Democratic nominee Amanda Pohl will face GOP incumbent Amanda F. Chase in the 11th Senate District that encompasses Colonial Heights, portions of Chesterfield and all of Amelia County. Pohl defeated Wayne Powell in the Democratic primary.
“Our schools lack adequate funding, our residents are paying too much for healthcare and our infrastructure is crumbling, which harms both individuals and businesses in the local economy,” Pohl said. “The people of the 11th District are ready for real solutions and a senator who understands the needs of our community.”
In a social media post, Chase called the statewide legislative elections “a race of ‘Good vs. Evil.’”
“Liberal extremists and the growing Socialist movement are amped and determined to fundamentally turn Virginia into liberal New York or California,” Chase wrote. “The silent majority can no longer remain silent. They must rise up, work together and vote this November.”
Her post did not mention Pohl by name.
In the 15th Senate District, which includes portions of Dinwiddie and Prince George, GOP incumbent Frank M. Ruff easily won his nomination battle with Dale L. Sturdifen.

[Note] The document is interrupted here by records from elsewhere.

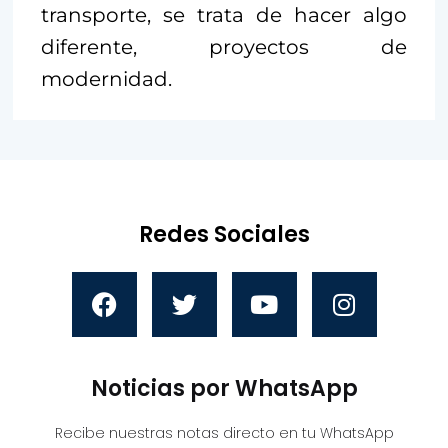
transporte, se trata de hacer algo
diferente, proyectos de
modernidad.
Redes Sociales
Noticias por WhatsApp
Recibe nuestras notas directo en tu WhatsApp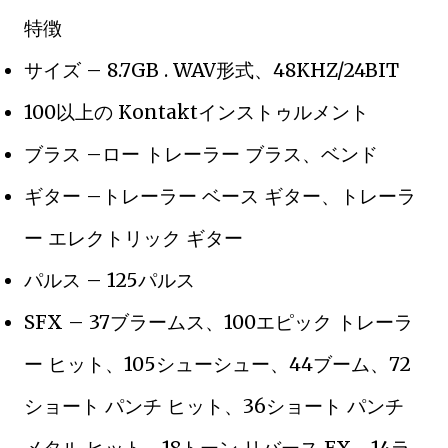
特徴
サイズ – 8.7GB . WAV形式、48KHZ/24BIT
100以上の Kontaktインストゥルメント
ブラス –ロー トレーラー ブラス、ベンド
ギター –トレーラー ベース ギター、トレーラ
ー エレクトリック ギター
パルス – 125パルス
SFX – 37ブラームス、100エピック トレーラ
ー ヒット、105シューシュー、44ブーム、72
ショート パンチ ヒット、36ショート パンチ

Districtwide, Ruff carried almost 80% of the vote. In Dinwiddie and Prince George, he won with 83% and 85% respectively.
He will face Democrat Virginia Smith in November.
Republicans hold a two-seat majority in the state Senate.
In the area’s only local-office primary, Kevin Carroll won a three-way race for the Republican nomination for the Matoaca District seat on the Chesterfield Board of Supervisors. He will face Democrat Shajuan N. Mason in November for the seat being vacated by the retiring Steve Elswick.